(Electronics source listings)
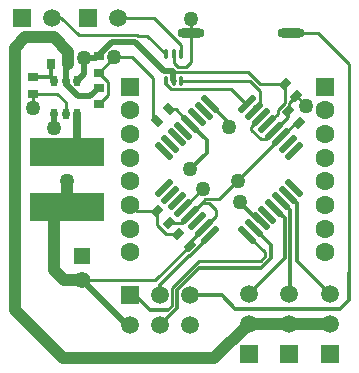
<source format=gtl>
%FSTAX23Y23*%
%MOIN*%
%SFA1B1*%

%IPPOS*%
%AMD12*
4,1,4,-0.027100,-0.011800,-0.011800,-0.027100,0.027100,0.011800,0.011800,0.027100,-0.027100,-0.011800,0.0*
1,1,0.021654,-0.019400,-0.019400*
1,1,0.021654,0.019400,0.019400*
%
%AMD13*
4,1,4,0.011800,-0.027100,0.027100,-0.011800,-0.011800,0.027100,-0.027100,0.011800,0.011800,-0.027100,0.0*
1,1,0.021654,0.019400,-0.019400*
1,1,0.021654,-0.019400,0.019400*
%
%AMD18*
4,1,4,0.022200,-0.002800,-0.002800,0.022200,-0.022200,0.002800,0.002800,-0.022200,0.022200,-0.002800,0.0*
%
%AMD19*
4,1,4,-0.002800,-0.022200,0.022200,0.002800,0.002800,0.022200,-0.022200,-0.002800,-0.002800,-0.022200,0.0*
%
%ADD10O,0.023622X0.037401*%
%ADD11O,0.090551X0.031496*%
G04~CAMADD=12~3~0.0~0.0~216.5~767.7~0.0~0.0~0~0.0~0.0~0.0~0.0~0~0.0~0.0~0.0~0.0~0~0.0~0.0~0.0~135.0~606.0~606.0*
%ADD12D12*%
G04~CAMADD=13~3~0.0~0.0~216.5~767.7~0.0~0.0~0~0.0~0.0~0.0~0.0~0~0.0~0.0~0.0~0.0~0~0.0~0.0~0.0~225.0~606.0~606.0*
%ADD13D13*%
%ADD14O,0.015748X0.033465*%
%ADD15R,0.248818X0.092913*%
%ADD16R,0.035433X0.027559*%
%ADD17R,0.027559X0.035433*%
G04~CAMADD=18~9~0.0~0.0~354.3~275.6~0.0~0.0~0~0.0~0.0~0.0~0.0~0~0.0~0.0~0.0~0.0~0~0.0~0.0~0.0~315.0~444.0~443.0*
%ADD18D18*%
G04~CAMADD=19~9~0.0~0.0~354.3~275.6~0.0~0.0~0~0.0~0.0~0.0~0.0~0~0.0~0.0~0.0~0.0~0~0.0~0.0~0.0~225.0~444.0~443.0*
%ADD19D19*%
%ADD20C,0.010000*%
%ADD21C,0.012000*%
%ADD22C,0.040000*%
%ADD23C,0.020000*%
%ADD24C,0.025000*%
%ADD25R,0.062992X0.062992*%
%ADD26C,0.062992*%
%ADD27R,0.059055X0.059055*%
%ADD28C,0.059055*%
%ADD29C,0.055118*%
%ADD30R,0.055118X0.055118*%
%ADD31R,0.059055X0.059055*%
%ADD32C,0.050000*%
G54D10*
X01307Y0458D03*
X0127D03*
X01232D03*
X01307Y04689D03*
X0127D03*
X01232D03*
G54D11*
X02022Y0485D03*
X01687D03*
G54D12*
X01876Y04612D03*
X01899Y0459D03*
X01921Y04568D03*
X01943Y04546D03*
X01966Y04523D03*
X01988Y04501D03*
X0201Y04479D03*
X02032Y04456D03*
X01753Y04177D03*
X0173Y04199D03*
X01708Y04221D03*
X01686Y04243D03*
X01663Y04266D03*
X01641Y04288D03*
X01619Y0431D03*
X01597Y04333D03*
G54D13*
X02032Y04333D03*
X0201Y0431D03*
X01988Y04288D03*
X01966Y04266D03*
X01943Y04243D03*
X01921Y04221D03*
X01899Y04199D03*
X01876Y04177D03*
X01597Y04456D03*
X01619Y04479D03*
X01641Y04501D03*
X01663Y04523D03*
X01686Y04546D03*
X01708Y04568D03*
X0173Y0459D03*
X01753Y04612D03*
G54D14*
X01604Y04779D03*
X0163D03*
X01655D03*
X01604Y0469D03*
X0163D03*
X01655D03*
G54D15*
X01275Y04268D03*
Y04451D03*
G54D16*
X0138Y04612D03*
Y04667D03*
Y04717D03*
Y04772D03*
X0116Y04647D03*
Y04702D03*
G54D17*
X01222Y04745D03*
X01277D03*
G54D18*
X01575Y04555D03*
X01614Y04594D03*
G54D19*
X01645Y04179D03*
X01684Y0414D03*
X01575Y04254D03*
X01614Y04215D03*
X02039Y0464D03*
X02Y04679D03*
X0201Y04589D03*
X02049Y0455D03*
G54D20*
X0156Y047D02*
X0149Y0477D01*
X0156Y04571D02*
Y047D01*
X01575Y04555D02*
X0156Y04571D01*
X01845Y04358D02*
X0178Y04294D01*
X01988Y04501D02*
X01845Y04358D01*
Y04355D02*
Y04358D01*
X0149Y0477D02*
X01432D01*
X01633Y04718D02*
X01628Y04723D01*
X01879Y04718D02*
X01633D01*
X01918Y04679D02*
X01879Y04718D01*
X02Y04679D02*
X01918D01*
X01736Y04294D02*
X01725Y04282D01*
X0178Y04294D02*
X01736D01*
X01569Y04025D02*
X01325D01*
X01684Y0414D02*
X01569Y04025D01*
X0177Y04238D02*
X0173Y04199D01*
X0177Y04238D02*
Y0426D01*
X01747Y04282*
X01725*
X01686Y04243*
X01935Y04119D02*
X01876Y04177D01*
X01935Y04104D02*
Y04119D01*
Y04104D02*
X0192Y0409D01*
X01715*
X01625Y0394D02*
X01609Y03925D01*
X01625Y0394D02*
Y03998D01*
X01715Y0409D02*
X01625Y03999D01*
X01625Y03998D02*
X01625Y03999D01*
X01815Y0455D02*
X01753Y04612D01*
X01815Y04535D02*
Y0455D01*
X0207Y04605D02*
Y0461D01*
X01604Y0468D02*
Y0469D01*
X01622Y04662D02*
X01604Y0468D01*
X01822Y04662D02*
X01622D01*
X01872Y04612D02*
X01822Y04662D01*
X01876Y04612D02*
X01872D01*
X01918Y04604D02*
X01899D01*
Y0459D02*
Y04604D01*
X01918D02*
Y04656D01*
X01884Y0469*
X01655*
X01604Y04779D02*
X01543Y0484D01*
X0151*
X01509Y04841*
X01314*
X01255Y049*
X01225*
X01565D02*
X01445D01*
X01655Y04809D02*
X01565Y049D01*
X01655Y04779D02*
Y04809D01*
X01687Y04752D02*
Y0485D01*
Y04752D02*
X0167Y04735D01*
X01646*
X01636Y04744*
X01635*
X0163Y0475*
Y04779*
X01432Y0477D02*
X0138Y04717D01*
X01687Y0485D02*
Y04897D01*
X0163Y04789D02*
Y04792D01*
X0141Y04687D02*
X0138Y04717D01*
X0141Y04642D02*
Y04687D01*
Y04642D02*
X0138Y04612D01*
X0127Y0462D02*
X01242Y04647D01*
X0127Y0458D02*
Y0462D01*
X01242Y04647D02*
X0116D01*
Y046D02*
Y04647D01*
X01727Y0433D02*
X01663Y04266D01*
X01507Y04254D02*
X01486Y04276D01*
X01575Y04254D02*
X01507D01*
X01575Y04209D02*
Y04254D01*
X01605Y04179D02*
X01575Y04209D01*
X01645Y04179D02*
X01605D01*
X01966Y04523D02*
X01937Y04495D01*
X0192*
X01888Y04526*
Y04535*
X01921Y04568D02*
X01888Y04535D01*
X0201Y04568D02*
X01966Y04523D01*
X0201Y04568D02*
Y04589D01*
X0207Y0461D02*
X02039Y0464D01*
X02016Y04617*
Y04595D02*
Y04617D01*
Y04595D02*
X0201Y04589D01*
X01977Y04579D02*
X01943Y04546D01*
X01977Y04579D02*
Y04591D01*
X02Y04614D02*
X01977Y04591D01*
X02Y04614D02*
Y04679D01*
X02037Y0455D02*
X01988Y04501D01*
X02049Y0455D02*
X02037D01*
X0173Y04199D02*
X01684Y04153D01*
Y0414D02*
Y04153D01*
X01686Y04243D02*
X01657Y04215D01*
X01614*
X01686Y04546D02*
X01637Y04594D01*
X01614*
X0211Y0485D02*
X02022D01*
X02215Y04745D02*
X0211Y0485D01*
X02215Y0405D02*
Y04745D01*
X01775Y042D02*
X01753Y04177D01*
G54D21*
X0174Y04492D02*
X01686Y04546D01*
X0174Y0445D02*
Y04492D01*
Y0445D02*
X01685Y04395D01*
X0192Y04065D02*
X01716D01*
X01643Y03992*
X01921Y04221D02*
X01913D01*
X0185Y04285*
X01643Y03933D02*
Y03992D01*
Y03933D02*
X01585Y03875D01*
X01609Y03925D02*
X0155D01*
X015Y03975*
X01485*
X01753Y04172D02*
Y04177D01*
Y04172D02*
X01686Y04106D01*
X01682*
X01585Y04009*
Y03975D02*
Y04009D01*
X01955Y04143D02*
X01899Y04199D01*
X01955Y041D02*
Y04143D01*
Y041D02*
X0192Y04065D01*
X02215Y0396D02*
Y0405D01*
Y0396D02*
X02185Y0393D01*
X01835*
X0179Y03975*
X01685*
X0204Y04281D02*
X0201Y0431D01*
X0204Y0409D02*
Y04281D01*
X0215Y0398D02*
X0204Y0409D01*
X02018Y04258D02*
X01988Y04288D01*
X02018Y03983D02*
Y04258D01*
Y03983D02*
X02015Y0398D01*
X02Y04232D02*
X01966Y04266D01*
X02Y041D02*
Y04232D01*
Y041D02*
X0188Y0398D01*
X01222Y04699D02*
X01219Y04702D01*
X01232Y04689D02*
X01222Y04699D01*
Y04745*
X01219Y04702D02*
X0116D01*
G54D22*
X01275Y04268D02*
Y04355D01*
X0215Y0388D02*
X02015D01*
X0188*
X01765Y03765*
X0126*
X011Y03925*
Y048*
X01135Y04835D02*
X011Y048D01*
X0123Y04835D02*
X01135D01*
X01277Y04787D02*
X0123Y04835D01*
X01277Y04745D02*
Y04787D01*
X0123Y0406D02*
Y04268D01*
X01264Y04025D02*
X0123Y0406D01*
X01325Y04025D02*
X01264D01*
G54D23*
X01475Y03875D02*
X01325Y04025D01*
X01485Y03875D02*
X01475D01*
X0138Y04772D02*
Y04775D01*
X01424Y0482D02*
X0138Y04775D01*
X015Y0482D02*
X01424D01*
X01597Y04723D02*
X015Y0482D01*
X01628Y04723D02*
X01597D01*
X01628Y04692D02*
Y04723D01*
X0163Y0469D02*
X01628Y04692D01*
X0133Y04711D02*
X01307Y04689D01*
X0133Y04711D02*
Y04765D01*
X0138Y04772D02*
X01372Y04765D01*
X0133*
X01232Y04532D02*
Y0458D01*
X0127Y0468D02*
Y04689D01*
X0131Y0464D02*
X0127Y0468D01*
X01277Y04745D02*
X0127Y04737D01*
Y04689D02*
Y04737D01*
X01352Y0464D02*
X0131D01*
X0138Y04667D02*
X01352Y0464D01*
G54D24*
X01307Y04483D02*
X01275Y04451D01*
X01307Y04483D02*
Y0458D01*
G54D25*
X01486Y0467D03*
X02135D03*
G54D26*
X01486Y04591D03*
Y04512D03*
Y04433D03*
Y04355D03*
Y04276D03*
Y04197D03*
Y04118D03*
X02135Y04591D03*
Y04512D03*
Y04433D03*
Y04355D03*
Y04276D03*
Y04197D03*
Y04118D03*
G54D27*
X01345Y049D03*
X01125D03*
X01485Y03975D03*
G54D28*
X01445Y049D03*
X01225D03*
X01485Y03875D03*
X01585Y03975D03*
Y03875D03*
X01685Y03975D03*
Y03875D03*
X0215Y0388D03*
Y0398D03*
X02015Y0388D03*
Y0398D03*
X0188Y0388D03*
Y0398D03*
G54D29*
X01325Y04025D03*
G54D30*
X01325Y04104D03*
G54D31*
X0215Y0378D03*
X02015D03*
X0188D03*
G54D32*
X01845Y04355D03*
X01685Y04395D03*
X01275Y04355D03*
X0185Y04285D03*
X01815Y04535D03*
X0207Y04605D03*
X01432Y0477D03*
X01687Y04897D03*
X0133Y04765D03*
X01232Y04532D03*
X0116Y046D03*
X01727Y0433D03*
M02*
</source>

TASK DIRECTIONS: For every line above that holds the word "CAMADD", report the whole line.

ANSWER TO THE EXERCISE:
G04~CAMADD=12~3~0.0~0.0~216.5~767.7~0.0~0.0~0~0.0~0.0~0.0~0.0~0~0.0~0.0~0.0~0.0~0~0.0~0.0~0.0~135.0~606.0~606.0*
G04~CAMADD=13~3~0.0~0.0~216.5~767.7~0.0~0.0~0~0.0~0.0~0.0~0.0~0~0.0~0.0~0.0~0.0~0~0.0~0.0~0.0~225.0~606.0~606.0*
G04~CAMADD=18~9~0.0~0.0~354.3~275.6~0.0~0.0~0~0.0~0.0~0.0~0.0~0~0.0~0.0~0.0~0.0~0~0.0~0.0~0.0~315.0~444.0~443.0*
G04~CAMADD=19~9~0.0~0.0~354.3~275.6~0.0~0.0~0~0.0~0.0~0.0~0.0~0~0.0~0.0~0.0~0.0~0~0.0~0.0~0.0~225.0~444.0~443.0*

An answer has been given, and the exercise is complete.